Exchange-traded funds are booming. Yet while the growth rate for ETFs has trounced that of open-end funds, the traditional mutual fund is far from dead. Assets under management surged globally to $1.5 trillion in early 2012 from $25 billion in 1997, according to figures compiled by ETF Global Insight, a London-based consulting firm.
While much of the growth in ETFs has come from retail users, surveys show that most advisors are employing at least some ETFs. Late last year, a Charles Schwab study found that more than eight out of 10 independent registered advisors incorporated ETFs.
"It's very rare that I don't include ETFs" in client portfolios, says Ken Robinson, owner of Practical Financial Planning in Cleveland. "For passive investments, I almost always find myself using ETFs now. Even when you factor in the trading costs, they're typically less expensive than other options.''
While the growth rate for ETFs has pummeled that of open-end funds, traditional mutual fund assets are still strong. Morningstar estimated that, at January's end, the value of U.S. ETF assets were $1.15 trillion, compared with $8.3 trillion for open-end funds, excluding money market and fund-of-funds portfolios.
Most advisors use both ETFs and mutual funds, says Anthony Rochte, senior managing director of Boston-based SSgA Funds Management. SSgA is both the second-largest ETF provider and a major player in the traditional mutual fund business. The company's SPDR S&P 500 ETF (SPY), the first U.S. exchange-traded fund, is running neck and neck with the Vanguard 500 Index fund in the race for most assets under management in a retail portfolio tracking the benchmark S&P 500.
Some industry watchers, though, think that pitting ETFs against traditional open-end mutual funds is a meaningless faceoff. "A lot of times these comparisons of ETFs versus funds mask other things," says Joel Dickson, principal and senior investment strategist at Vanguard, one of the two biggest mutual fund companies and the third-largest ETF sponsor.
Dickson says that the choice between ETFs and open-end mutual funds has been driven not by the structure of the investment, but by "the distribution platform that is available to the advisor." Before ETFs, commission-based advisors had no access to the indexing giant's portfolios. Vanguard has never paid for distribution on its mutual funds, Dickson says.
But the company's ETFs are available on brokerage platforms, making it easy for both commission-based and fee-based RIAs to use them in constructing portfolios. "That's in many ways why the ETF has blossomed in the financial advisor community," he says.
As with Vanguard's products, most ETFs in today's marketplace are index funds.
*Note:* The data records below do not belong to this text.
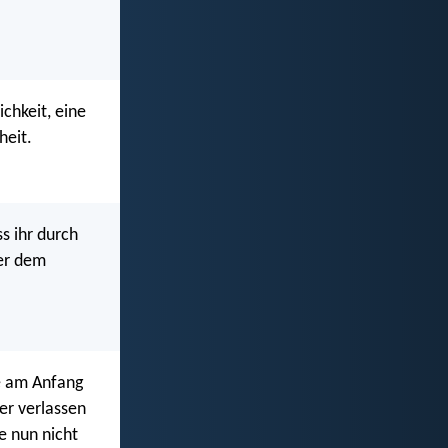
chkeit, eine
heit.
ss ihr durch
ner dem
ie am Anfang
er verlassen
e nun nicht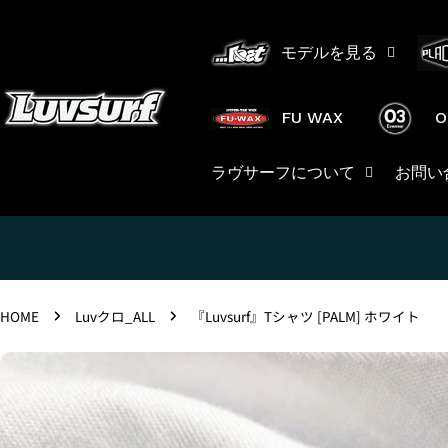
コ
ン
モデルを見る
テ
ン
ツ
FU WAX
O
に
ス
ラヴサーフについて
お問い
キ
ッ
プ
HOME
Luvクロ_ALL
『Luvsurf』Tシャツ [PALM] ホワイト
製
品
情
報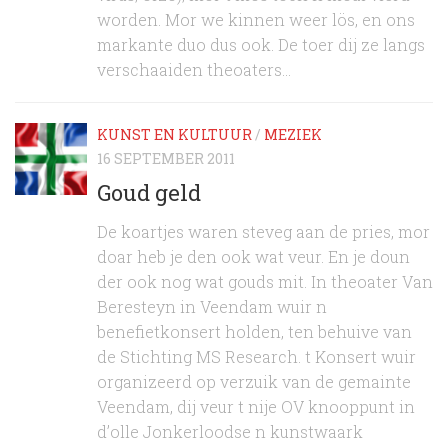
worden. Mor we kinnen weer lös, en ons
markante duo dus ook. De toer dij ze langs
verschaaiden theoaters...
KUNST EN KULTUUR
/
MEZIEK
16 SEPTEMBER 2011
Goud geld
De koartjes waren steveg aan de pries, mor
doar heb je den ook wat veur. En je doun
der ook nog wat gouds mit. In theoater Van
Beresteyn in Veendam wuir n
benefietkonsert holden, ten behuive van
de Stichting MS Research. t Konsert wuir
organizeerd op verzuik van de gemainte
Veendam, dij veur t nije OV knooppunt in
d’olle Jonkerloodse n kunstwaark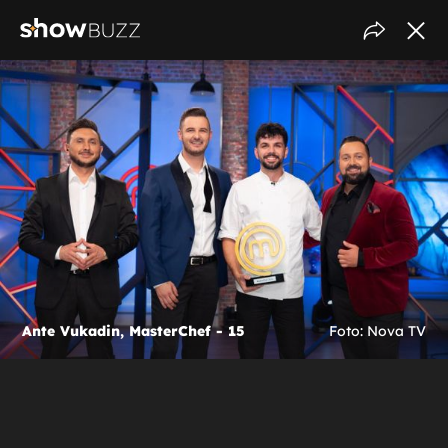
Ante Vukadin, MasterChef - 15
Foto: Nova TV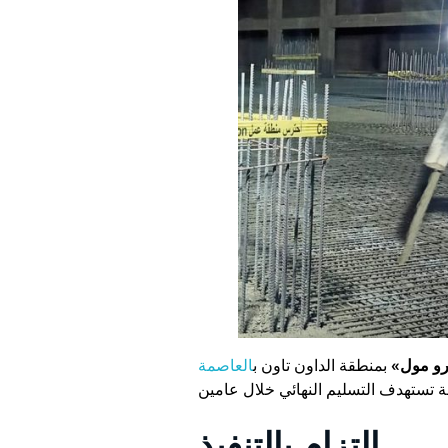
رو مول»
بمنطقة الداون تاون ب
العاصمة
التزام بالتنفيذ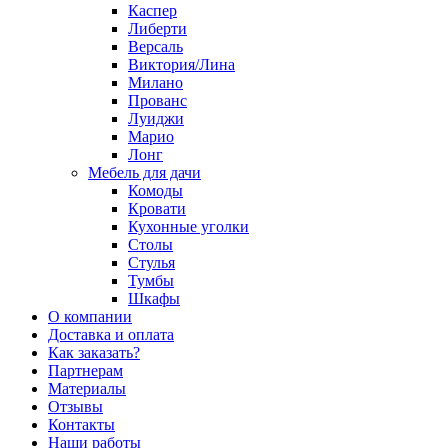
Каспер
Либерти
Версаль
Виктория/Лина
Милано
Прованс
Луиджи
Марио
Лонг
Мебель для дачи
Комоды
Кровати
Кухонные уголки
Столы
Стулья
Тумбы
Шкафы
О компании
Доставка и оплата
Как заказать?
Партнерам
Материалы
Отзывы
Контакты
Наши работы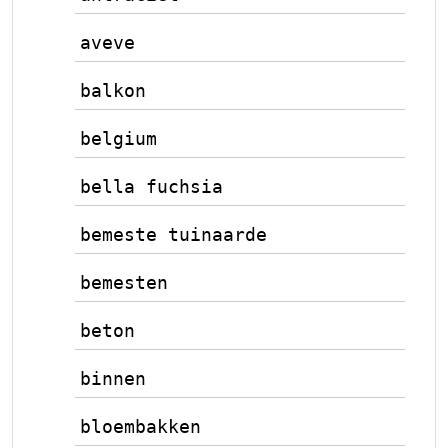
aveve
balkon
belgium
bella fuchsia
bemeste tuinaarde
bemesten
beton
binnen
bloembakken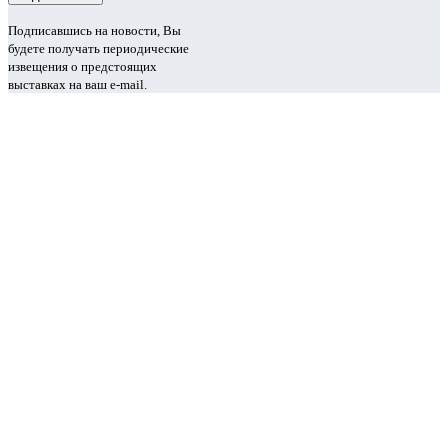
Подписавшись на новости, Вы
будете получать периодические
извещения о предстоящих
выставках на ваш e-mail.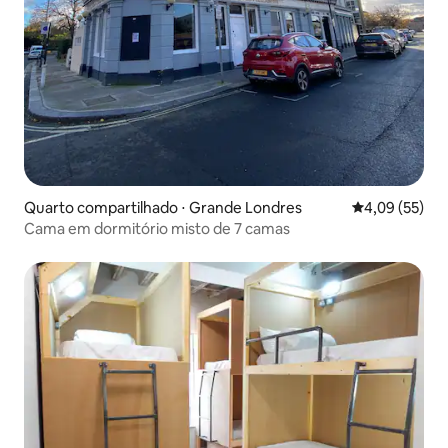
Quarto compartilhado ⋅ Grande Londres
4,09 de uma a
4,09 (55)
Cama em dormitório misto de 7 camas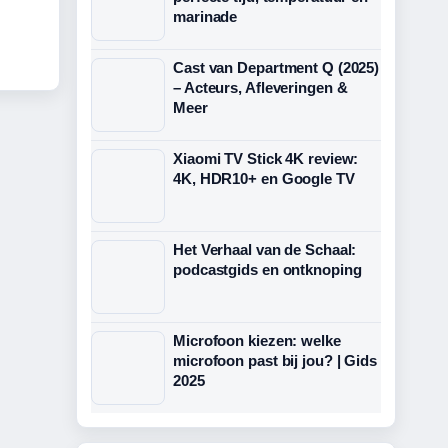
marinade
Cast van Department Q (2025)
– Acteurs, Afleveringen &
Meer
Xiaomi TV Stick 4K review:
4K, HDR10+ en Google TV
Het Verhaal van de Schaal:
podcastgids en ontknoping
Microfoon kiezen: welke
microfoon past bij jou? | Gids
2025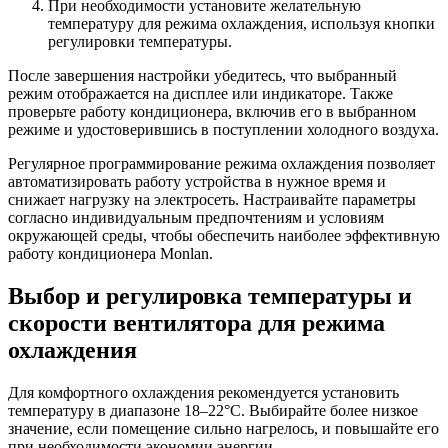
При необходимости установите желательную
температуру для режима охлаждения, используя кнопки
регулировки температуры.
После завершения настройки убедитесь, что выбранный
режим отображается на дисплее или индикаторе. Также
проверьте работу кондиционера, включив его в выбранном
режиме и удостоверившись в поступлении холодного воздуха.
Регулярное программирование режима охлаждения позволяет
автоматизировать работу устройства в нужное время и
снижает нагрузку на электросеть. Настраивайте параметры
согласно индивидуальным предпочтениям и условиям
окружающей среды, чтобы обеспечить наиболее эффективную
работу кондиционера Monlan.
Выбор и регулировка температуры и
скорости вентилятора для режима
охлаждения
Для комфортного охлаждения рекомендуется установить
температуру в диапазоне 18–22°C. Выбирайте более низкое
значение, если помещение сильно нагрелось, и повышайте его
при необходимости экономии энергии.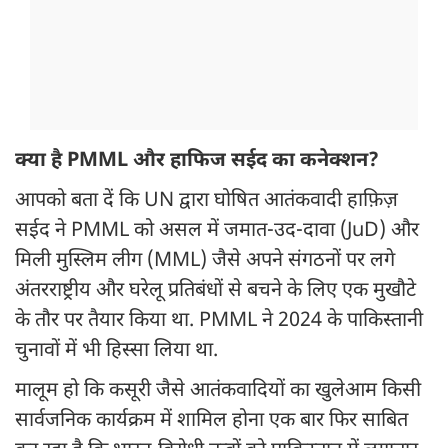
क्या है PMML और हाफिज सईद का कनेक्शन?
आपको बता दें कि UN द्वारा घोषित आतंकवादी हाफ़िज़
सईद ने PMML को असल में जमात-उद-दावा (JuD) और
मिली मुस्लिम लीग (MML) जैसे अपने संगठनों पर लगे
अंतरराष्ट्रीय और घरेलू प्रतिबंधों से बचने के लिए एक मुखौटे
के तौर पर तैयार किया था. PMML ने 2024 के पाकिस्तानी
चुनावों में भी हिस्सा लिया था.
मालूम हो कि कसूरी जैसे आतंकवादियों का खुलेआम किसी
सार्वजनिक कार्यक्रम में शामिल होना एक बार फिर साबित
As a result, some planners shun them as core holdings because of current market conditions. "Right now, we're more on the managed equity side than on the indexed equity side," says Jim Holtzman, an advisor and shareholder with Legend Financial Advisors in Pittsburgh. "We don't want to get into indexes right now," he adds, citing the whipsawing effects of market volatility.
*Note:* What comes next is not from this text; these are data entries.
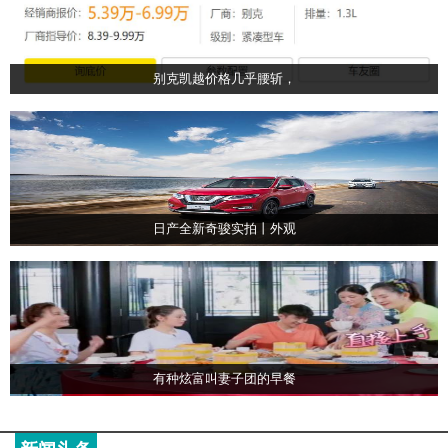
别克凯越价格几乎腰斩，
日产全新奇骏实拍丨外观
有种炫富叫妻子团的早餐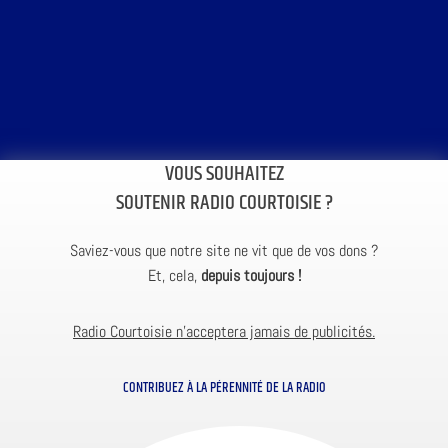
VOUS SOUHAITEZ
SOUTENIR RADIO COURTOISIE ?
Saviez-vous que notre site ne vit que de vos dons ?
Et, cela,
depuis toujours !
Radio Courtoisie n’acceptera jamais de publicités.
CONTRIBUEZ À LA PÉRENNITÉ DE LA RADIO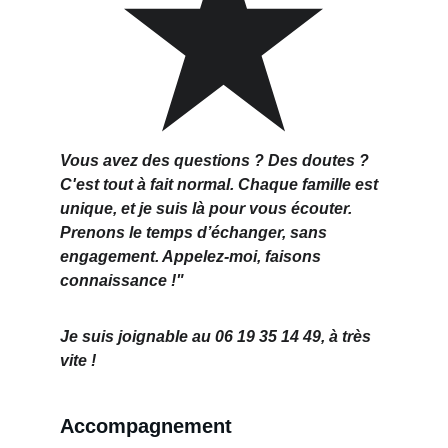
Vous avez des questions ? Des doutes ? 
C'est tout à fait normal. Chaque famille est 
unique, et je suis là pour vous écouter. 
Prenons le temps d’échanger, sans 
engagement. Appelez-moi, faisons 
connaissance !"
Je suis joignable au 06 19 35 14 49, à très 
vite !
Accompagnement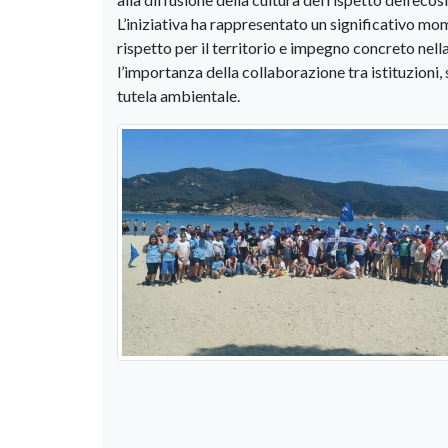
L’iniziativa ha rappresentato un significativo mo
rispetto per il territorio e impegno concreto nell
l’importanza della collaborazione tra istituzioni, 
tutela ambientale.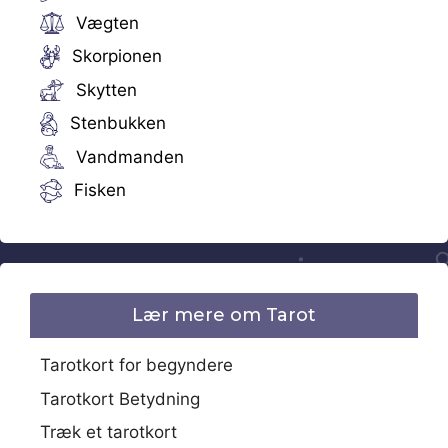
Vægten
Skorpionen
Skytten
Stenbukken
Vandmanden
Fisken
Lær mere om Tarot
Tarotkort for begyndere
Tarotkort Betydning
Træk et tarotkort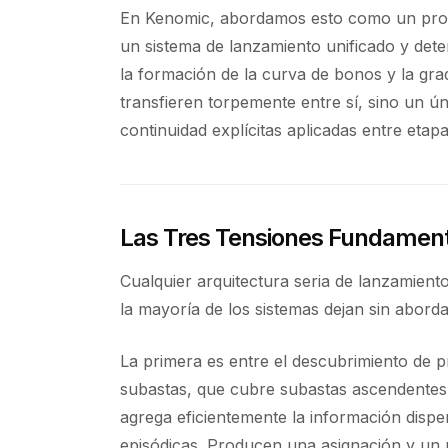
En Kenomic, abordamos esto como un probl
un sistema de lanzamiento unificado y deter
la formación de la curva de bonos y la g
transfieren torpemente entre sí, sino un 
continuidad explícitas aplicadas entre etapa
Las Tres Tensiones Fundamen
Cualquier arquitectura seria de lanzamient
la mayoría de los sistemas dejan sin aborda
La primera es entre el descubrimiento de pre
subastas, que cubre subastas ascendentes
agrega eficientemente la información disper
episódicas. Producen una asignación y un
Holtzman notes that since the late 1990s, stocks have moved sideways. What's more, he believes that investors have become complacent. "We think there are more drops to come," he says.
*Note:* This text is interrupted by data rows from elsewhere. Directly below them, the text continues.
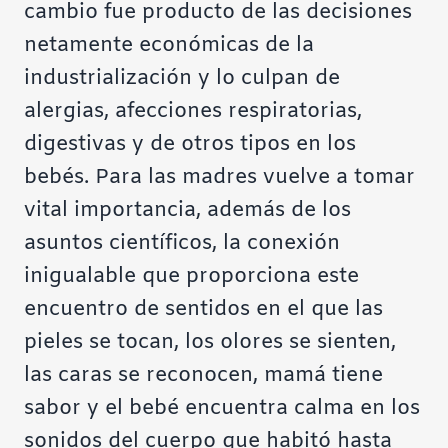
cambio fue producto de las decisiones
netamente económicas de la
industrialización y lo culpan de
alergias, afecciones respiratorias,
digestivas y de otros tipos en los
bebés. Para las madres vuelve a tomar
vital importancia, además de los
asuntos científicos, la conexión
inigualable que proporciona este
encuentro de sentidos en el que las
pieles se tocan, los olores se sienten,
las caras se reconocen, mamá tiene
sabor y el bebé encuentra calma en los
sonidos del cuerpo que habitó hasta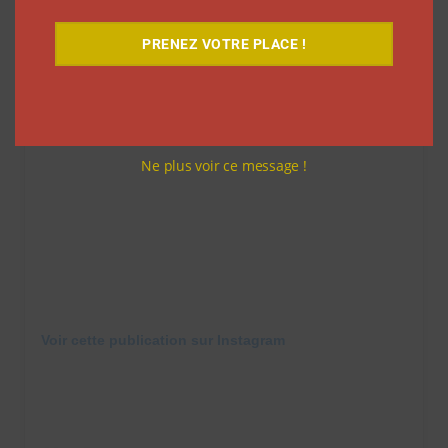
été menée avec l’agence Point d’Orgue.
PRENEZ VOTRE PLACE !
Ne plus voir ce message !
Voir cette publication sur Instagram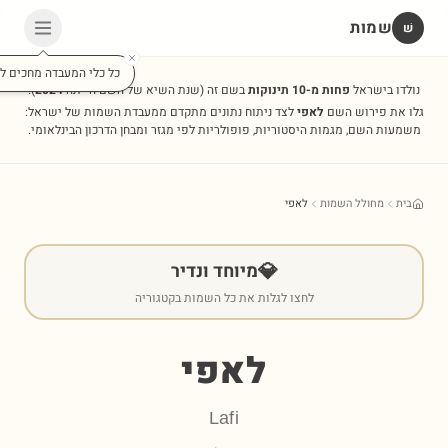
שמות
שׁ
כל כלי המעבדה מחכים לכ
נולדו בישראל
פחות מ-10 תינוקות
בשם זה
(שנת השיא של השם הייתה
2024
).
גלו את פירוש השם
לאפי
לצד ניתוח נתונים מתקדם ממעבדת השמות של ישראל:
משמעות השם, מגמות היסטוריות, פופולריות לפי מגזר ומבחן הדרכון הבינלאומי.
בית
מחולל השמות
לאפי
💎
מיוחד ונדיר
לחצו לגלות את כל השמות בקטגוריה
לאפי
Lafi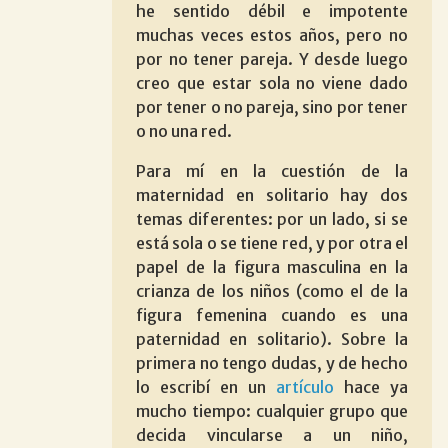
he sentido débil e impotente
muchas veces estos años, pero no
por no tener pareja. Y desde luego
creo que estar sola no viene dado
por tener o no pareja, sino por tener
o no una red.
Para mí en la cuestión de la
maternidad en solitario hay dos
temas diferentes: por un lado, si se
está sola o se tiene red, y por otra el
papel de la figura masculina en la
crianza de los niños (como el de la
figura femenina cuando es una
paternidad en solitario). Sobre la
primera no tengo dudas, y de hecho
lo escribí en un
artículo
hace ya
mucho tiempo: cualquier grupo que
decida vincularse a un niño,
Holtzman does use ETFs as tactical tools to provide exposure to areas that can't be accessed efficiently through traditional mutual funds. Mostly he uses gold, coal and agribusiness ETFs in more aggressive portfolio strategies.
In contrast, Robinson, of Practical Financial, says he avoids anything that might be considered a novel ETF. "I'm not an early adopter," he says. "The ETFs that I use tend to be with companies that have been doing indexing a long time and they're very boring and garden variety."
Although Robinson sometimes uses actively managed funds, he usually opts for indexed portfolios. It's a preference that his clients share. "If they have a strong opinion that it's all about active management, they probably wouldn't be my clients," he says.
Does the choice come down to passive strategies versus active ones? SSgA's Rochte thinks not: "The conversation is less and less about indexing versus active," he says.
"I think there's been a bit of a mischaracterization of terms," adds Vanguard's Dickson. "ETF does not have a one-to-one correspondence with index," he says, noting that his firm's sales of open-end index funds have been strong. Much of the company's growth in open-end index fund sales has been in the defined contribution market where target-date portfolios have become increasingly popular.